[Activity]:
Nothing but the lines from the one containing "Identify the document elements. Format: label [x1, y1, x2, y2]." through the one containing "Rendered at 1500 by 844 pixels.", both included, should be given again, each exactly as written below.

[Data for review]:
►

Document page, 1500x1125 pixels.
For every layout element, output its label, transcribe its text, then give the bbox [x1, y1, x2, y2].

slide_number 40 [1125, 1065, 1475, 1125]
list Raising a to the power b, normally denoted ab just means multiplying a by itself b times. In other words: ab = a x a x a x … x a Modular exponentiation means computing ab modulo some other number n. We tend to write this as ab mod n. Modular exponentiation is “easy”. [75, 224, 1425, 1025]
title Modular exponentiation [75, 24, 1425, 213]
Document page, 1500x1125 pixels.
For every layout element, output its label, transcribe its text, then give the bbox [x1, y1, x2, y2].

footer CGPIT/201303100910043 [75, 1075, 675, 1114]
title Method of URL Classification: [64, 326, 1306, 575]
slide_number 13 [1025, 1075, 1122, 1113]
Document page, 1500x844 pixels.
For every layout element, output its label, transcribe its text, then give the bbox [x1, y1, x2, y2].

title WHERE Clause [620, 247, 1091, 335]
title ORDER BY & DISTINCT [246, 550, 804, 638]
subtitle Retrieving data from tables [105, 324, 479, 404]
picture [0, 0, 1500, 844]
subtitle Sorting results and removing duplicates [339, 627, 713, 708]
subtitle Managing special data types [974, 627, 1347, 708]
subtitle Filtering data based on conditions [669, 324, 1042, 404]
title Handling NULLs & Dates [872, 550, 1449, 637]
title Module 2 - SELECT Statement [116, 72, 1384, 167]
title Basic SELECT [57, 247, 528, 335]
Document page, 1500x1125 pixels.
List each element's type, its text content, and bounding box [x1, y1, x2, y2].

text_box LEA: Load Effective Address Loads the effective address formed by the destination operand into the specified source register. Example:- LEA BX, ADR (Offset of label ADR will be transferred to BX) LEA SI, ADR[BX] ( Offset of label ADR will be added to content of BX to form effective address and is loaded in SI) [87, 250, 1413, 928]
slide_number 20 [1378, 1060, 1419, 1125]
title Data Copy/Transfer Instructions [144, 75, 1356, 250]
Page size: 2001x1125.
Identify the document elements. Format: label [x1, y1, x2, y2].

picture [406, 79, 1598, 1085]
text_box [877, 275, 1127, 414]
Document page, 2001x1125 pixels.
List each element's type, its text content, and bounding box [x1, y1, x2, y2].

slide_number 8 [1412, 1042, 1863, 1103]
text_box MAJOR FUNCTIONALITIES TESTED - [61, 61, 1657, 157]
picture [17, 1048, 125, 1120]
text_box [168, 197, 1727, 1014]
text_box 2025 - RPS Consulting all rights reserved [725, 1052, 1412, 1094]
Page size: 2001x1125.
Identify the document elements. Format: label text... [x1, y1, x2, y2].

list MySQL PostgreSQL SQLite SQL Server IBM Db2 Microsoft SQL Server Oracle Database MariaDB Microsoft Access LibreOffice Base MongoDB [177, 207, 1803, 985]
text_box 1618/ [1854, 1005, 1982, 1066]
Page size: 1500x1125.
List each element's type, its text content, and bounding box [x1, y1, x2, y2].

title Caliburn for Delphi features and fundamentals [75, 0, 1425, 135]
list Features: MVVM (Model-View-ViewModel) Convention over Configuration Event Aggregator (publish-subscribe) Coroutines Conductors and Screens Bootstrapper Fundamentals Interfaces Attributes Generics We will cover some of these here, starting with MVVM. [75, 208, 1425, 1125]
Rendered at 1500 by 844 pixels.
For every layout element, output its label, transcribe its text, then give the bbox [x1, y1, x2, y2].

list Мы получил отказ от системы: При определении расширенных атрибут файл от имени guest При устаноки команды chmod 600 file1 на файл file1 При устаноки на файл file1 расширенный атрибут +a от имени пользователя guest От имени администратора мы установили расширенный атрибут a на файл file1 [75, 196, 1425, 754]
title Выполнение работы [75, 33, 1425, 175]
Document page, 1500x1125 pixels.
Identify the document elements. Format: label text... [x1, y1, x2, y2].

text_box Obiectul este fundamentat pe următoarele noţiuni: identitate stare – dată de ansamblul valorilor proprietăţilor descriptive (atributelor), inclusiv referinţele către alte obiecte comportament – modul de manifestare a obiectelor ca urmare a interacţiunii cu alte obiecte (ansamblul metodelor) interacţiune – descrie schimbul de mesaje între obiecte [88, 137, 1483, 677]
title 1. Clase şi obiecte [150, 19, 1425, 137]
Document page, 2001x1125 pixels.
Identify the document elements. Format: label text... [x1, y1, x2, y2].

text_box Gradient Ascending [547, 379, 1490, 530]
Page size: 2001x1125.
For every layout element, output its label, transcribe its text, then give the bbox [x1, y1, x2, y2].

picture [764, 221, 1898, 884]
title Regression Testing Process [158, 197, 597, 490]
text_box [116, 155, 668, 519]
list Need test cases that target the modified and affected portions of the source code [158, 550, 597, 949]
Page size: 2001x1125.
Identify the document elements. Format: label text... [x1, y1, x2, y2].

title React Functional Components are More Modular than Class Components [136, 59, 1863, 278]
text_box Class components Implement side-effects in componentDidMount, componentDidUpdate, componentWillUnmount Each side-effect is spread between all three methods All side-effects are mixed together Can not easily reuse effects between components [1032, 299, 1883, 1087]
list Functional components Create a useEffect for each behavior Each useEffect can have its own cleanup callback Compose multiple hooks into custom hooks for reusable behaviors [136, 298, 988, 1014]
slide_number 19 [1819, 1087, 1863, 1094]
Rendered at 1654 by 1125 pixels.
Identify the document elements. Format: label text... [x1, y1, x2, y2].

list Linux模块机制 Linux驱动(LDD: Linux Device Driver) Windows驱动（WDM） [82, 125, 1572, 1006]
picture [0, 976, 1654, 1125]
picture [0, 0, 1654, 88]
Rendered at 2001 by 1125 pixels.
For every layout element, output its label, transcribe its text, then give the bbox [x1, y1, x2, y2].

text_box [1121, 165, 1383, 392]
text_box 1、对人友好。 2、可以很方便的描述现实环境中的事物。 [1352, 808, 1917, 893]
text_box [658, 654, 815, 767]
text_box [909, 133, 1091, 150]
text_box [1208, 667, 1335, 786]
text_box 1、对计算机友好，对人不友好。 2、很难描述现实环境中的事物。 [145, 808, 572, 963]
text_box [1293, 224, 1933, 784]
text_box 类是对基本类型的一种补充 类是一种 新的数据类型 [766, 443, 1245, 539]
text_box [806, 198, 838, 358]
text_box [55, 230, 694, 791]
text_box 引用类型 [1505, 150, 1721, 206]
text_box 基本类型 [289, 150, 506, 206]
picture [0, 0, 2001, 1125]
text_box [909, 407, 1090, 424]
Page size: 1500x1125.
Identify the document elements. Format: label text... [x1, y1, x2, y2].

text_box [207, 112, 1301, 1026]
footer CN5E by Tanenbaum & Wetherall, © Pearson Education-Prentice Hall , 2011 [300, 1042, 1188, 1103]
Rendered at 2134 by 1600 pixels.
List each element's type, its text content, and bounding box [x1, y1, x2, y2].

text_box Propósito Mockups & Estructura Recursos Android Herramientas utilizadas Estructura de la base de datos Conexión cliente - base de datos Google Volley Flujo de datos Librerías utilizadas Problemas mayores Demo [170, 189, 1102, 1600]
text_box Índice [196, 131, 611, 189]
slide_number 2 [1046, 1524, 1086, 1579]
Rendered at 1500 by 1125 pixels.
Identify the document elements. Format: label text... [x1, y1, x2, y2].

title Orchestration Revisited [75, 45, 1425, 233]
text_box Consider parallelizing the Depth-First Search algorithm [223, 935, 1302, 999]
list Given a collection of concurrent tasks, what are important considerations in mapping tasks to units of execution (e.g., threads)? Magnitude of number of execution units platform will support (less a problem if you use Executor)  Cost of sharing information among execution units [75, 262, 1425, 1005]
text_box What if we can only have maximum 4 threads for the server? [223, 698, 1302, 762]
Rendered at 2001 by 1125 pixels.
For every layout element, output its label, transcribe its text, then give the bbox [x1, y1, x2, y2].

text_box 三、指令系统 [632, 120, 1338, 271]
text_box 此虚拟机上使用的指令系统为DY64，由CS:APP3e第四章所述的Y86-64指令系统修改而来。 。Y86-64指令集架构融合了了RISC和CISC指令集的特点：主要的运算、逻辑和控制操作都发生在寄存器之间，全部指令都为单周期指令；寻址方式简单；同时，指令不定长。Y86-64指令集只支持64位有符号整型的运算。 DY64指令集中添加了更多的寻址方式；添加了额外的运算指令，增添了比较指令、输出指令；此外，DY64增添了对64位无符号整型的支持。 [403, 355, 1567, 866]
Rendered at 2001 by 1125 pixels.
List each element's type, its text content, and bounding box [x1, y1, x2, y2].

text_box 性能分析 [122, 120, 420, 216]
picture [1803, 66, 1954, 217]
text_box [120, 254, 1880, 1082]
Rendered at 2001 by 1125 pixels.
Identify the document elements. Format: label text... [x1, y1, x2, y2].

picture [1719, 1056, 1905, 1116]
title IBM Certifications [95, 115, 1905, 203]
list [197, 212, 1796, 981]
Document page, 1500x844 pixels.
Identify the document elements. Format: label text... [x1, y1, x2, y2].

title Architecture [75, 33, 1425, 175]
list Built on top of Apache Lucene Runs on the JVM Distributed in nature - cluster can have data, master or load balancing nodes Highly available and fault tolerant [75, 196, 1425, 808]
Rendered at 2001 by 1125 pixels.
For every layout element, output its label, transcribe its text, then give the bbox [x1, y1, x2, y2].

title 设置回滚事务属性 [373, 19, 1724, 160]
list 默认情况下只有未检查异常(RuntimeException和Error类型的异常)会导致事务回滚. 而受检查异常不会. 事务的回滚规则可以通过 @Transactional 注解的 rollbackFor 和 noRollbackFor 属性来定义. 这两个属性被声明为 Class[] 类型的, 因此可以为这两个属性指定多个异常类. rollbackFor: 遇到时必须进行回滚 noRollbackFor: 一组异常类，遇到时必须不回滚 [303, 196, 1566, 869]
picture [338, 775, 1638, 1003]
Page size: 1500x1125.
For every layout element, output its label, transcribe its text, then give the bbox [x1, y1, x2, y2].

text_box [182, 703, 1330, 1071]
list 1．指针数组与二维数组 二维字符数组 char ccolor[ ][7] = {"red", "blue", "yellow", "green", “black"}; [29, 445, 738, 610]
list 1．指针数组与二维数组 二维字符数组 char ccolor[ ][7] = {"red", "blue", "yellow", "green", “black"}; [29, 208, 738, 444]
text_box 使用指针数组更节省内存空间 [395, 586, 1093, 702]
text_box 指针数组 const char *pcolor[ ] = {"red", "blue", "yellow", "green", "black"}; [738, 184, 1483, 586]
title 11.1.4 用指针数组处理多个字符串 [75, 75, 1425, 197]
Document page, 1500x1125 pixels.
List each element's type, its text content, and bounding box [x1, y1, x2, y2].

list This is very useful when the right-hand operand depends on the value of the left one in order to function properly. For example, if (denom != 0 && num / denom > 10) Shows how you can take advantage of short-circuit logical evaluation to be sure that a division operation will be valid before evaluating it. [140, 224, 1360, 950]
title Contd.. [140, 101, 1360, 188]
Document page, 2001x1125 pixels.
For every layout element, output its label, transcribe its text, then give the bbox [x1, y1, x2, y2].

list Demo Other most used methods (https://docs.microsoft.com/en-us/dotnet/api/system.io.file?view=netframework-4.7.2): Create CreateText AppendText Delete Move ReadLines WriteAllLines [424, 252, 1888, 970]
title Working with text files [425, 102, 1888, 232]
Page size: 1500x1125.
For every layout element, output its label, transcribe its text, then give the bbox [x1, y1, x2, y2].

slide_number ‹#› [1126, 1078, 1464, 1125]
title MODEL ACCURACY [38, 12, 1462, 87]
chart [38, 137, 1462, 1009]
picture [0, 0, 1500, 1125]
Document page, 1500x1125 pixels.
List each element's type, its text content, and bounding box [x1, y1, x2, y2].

◄

[Written answer]:
Identify the document elements. Format: label [x1, y1, x2, y2].

picture [406, 79, 1598, 1085]
text_box [877, 275, 1127, 414]
Document page, 2001x1125 pixels.
List each element's type, its text content, and bounding box [x1, y1, x2, y2].

slide_number 8 [1412, 1042, 1863, 1103]
text_box MAJOR FUNCTIONALITIES TESTED - [61, 61, 1657, 157]
picture [17, 1048, 125, 1120]
text_box [168, 197, 1727, 1014]
text_box 2025 - RPS Consulting all rights reserved [725, 1052, 1412, 1094]
Page size: 2001x1125.
Identify the document elements. Format: label text... [x1, y1, x2, y2].

list MySQL PostgreSQL SQLite SQL Server IBM Db2 Microsoft SQL Server Oracle Database MariaDB Microsoft Access LibreOffice Base MongoDB [177, 207, 1803, 985]
text_box 1618/ [1854, 1005, 1982, 1066]
Page size: 1500x1125.
List each element's type, its text content, and bounding box [x1, y1, x2, y2].

title Caliburn for Delphi features and fundamentals [75, 0, 1425, 135]
list Features: MVVM (Model-View-ViewModel) Convention over Configuration Event Aggregator (publish-subscribe) Coroutines Conductors and Screens Bootstrapper Fundamentals Interfaces Attributes Generics We will cover some of these here, starting with MVVM. [75, 208, 1425, 1125]
Rendered at 1500 by 844 pixels.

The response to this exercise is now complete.